### Tasks and exercises
1. Decide whether each statement below agrees with the forum post that follows. For each, answer yes or no and quote the words of the post that settle it.
(a) The poster took the inverse kinematics directly out of repetier.
(b) The poster's simulator was put together in about a week.
(c) The simulator's file menu already works.
2. Please quote the forum post below word for word, from "Second, have you" up to and including "plots look identical).".
3. According to the forum post below, what languages and framework is the poster's simulator written in?

### Text
################

Disclosure: I design Duet electronics and work on RepRapFirmware, [duet3d.com].

I don't know if this has been addressed yet, or if I could just find it in the code, but I have a few questions as I was getting ready to implement this. I just wrote a delta simulator. I took the inverse kinematics directly out of repetier, and modified the forward kinematics from the Steve Graves doc, but I modified it to take the error corrections repetier offers. Which leads into my first question. Why 7 factor? I'm not familiar with firmwares other than marlin and repetier. Marlin didn't seem to offer as much as repetier in a lot of things (I have a Cartesian that originally used marlin, not a delta, so I can't be totally sure) but repetier, including endstops, includes 12 points. Moreover, I'd expect it to be a factor of 3 since pretty much everything can be done on a per tower basis (delta axis basis?). Did you have 3, 3, and 1 like steps/mm?

Second, have you measured X/Y positioning accuracy. I had been thinking to myself, why hasn't anyone done this already? Damnit, I don't want to work! Then I saw your post....then I thought, wait, chances are if Z is off, X and Y probably suffer as well. So I added the ability to plot X, Y, XY, and XYZ error lengths to my sim, and sure enough, X and Y errors are similar to z errors in terms of range of errors (they are in different locations, its not like the plots look identical).

I'm at the point where I was going to add a least squares solver to my sim and see what it got for parameters compared to the original parameters. I'm thinking getting all 12 points in there is going to be a massive undertaking....so complex just keeping my head around it will be tough at best. But if I have my "ideal" printer, my "real" printer with inaccuracies, and a least squared fit for the parameters, I can see exactly how far off the error terms are, and how close to following the surface the print head will be, as well as positional accuracy. If it's too much for the firmware, so be it! I'll calculate on the PC! All I need is to be able to send it back to the firmware somehow (either manually and recompile, or send it to the EEPROM depending on the printer). Its always nice if the printer can do it by itself.....and I may add a "coprocessor" and hand optimize a solver for a cortex M4 (think arduino teensy) which has DSP extensions....that or just have some real fun and hook a DSP up over SPI/I2C, or even more nuts, try my hand with FPGAs.....but now I'm just getting ridiculous!

BTW....Once I get my sim cleaned up a bit more, I'll be happy to release it. Its C++/ASM/QT (I just can't bring myself to do vector processing with a scalar processor when SIMD units are there). I despise AT&T ASM though, so for Linux I might just have to either use intrinsics and C, or just go scalar...but other than that issue, it should work windows, Linux, OSX, and any platform that supports QT Its still *very* rough. I put it together in 2 days...so you can imagine stuffs missing. (like the file menu doesn't do anything yet )

################

### Data provided
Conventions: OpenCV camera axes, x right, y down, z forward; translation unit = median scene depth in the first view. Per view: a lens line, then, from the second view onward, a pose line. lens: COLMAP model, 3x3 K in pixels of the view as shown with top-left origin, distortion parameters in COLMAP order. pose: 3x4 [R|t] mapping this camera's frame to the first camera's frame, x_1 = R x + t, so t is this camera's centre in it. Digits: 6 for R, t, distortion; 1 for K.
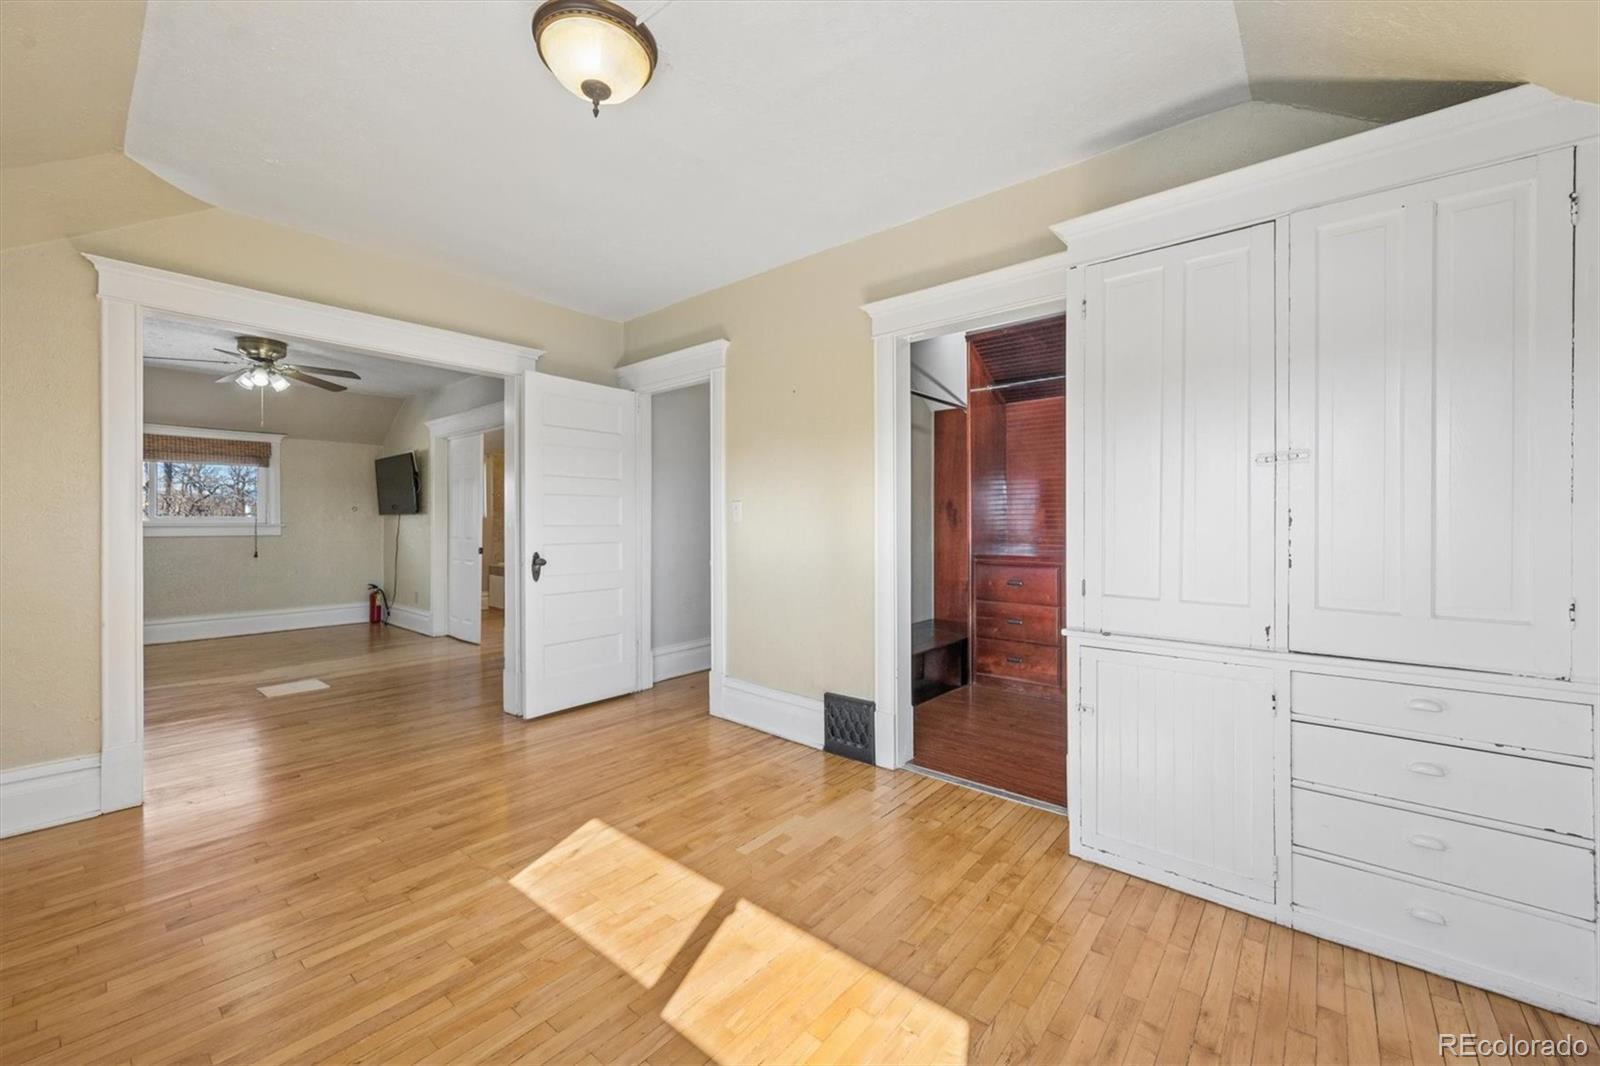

################

### Replies
1.
(a) Yes: "I took the inverse kinematics directly out of repetier"
(b) No: "I put it together in 2 days"
(c) No: "like the file menu doesn't do anything yet"

2.
Second, have you measured X/Y positioning accuracy. I had been thinking to myself, why hasn't anyone done this already? Damnit, I don't want to work! Then I saw your post....then I thought, wait, chances are if Z is off, X and Y probably suffer as well. So I added the ability to plot X, Y, XY, and XYZ error lengths to my sim, and sure enough, X and Y errors are similar to z errors in terms of range of errors (they are in different locations, its not like the plots look identical).

3. C++/ASM/QT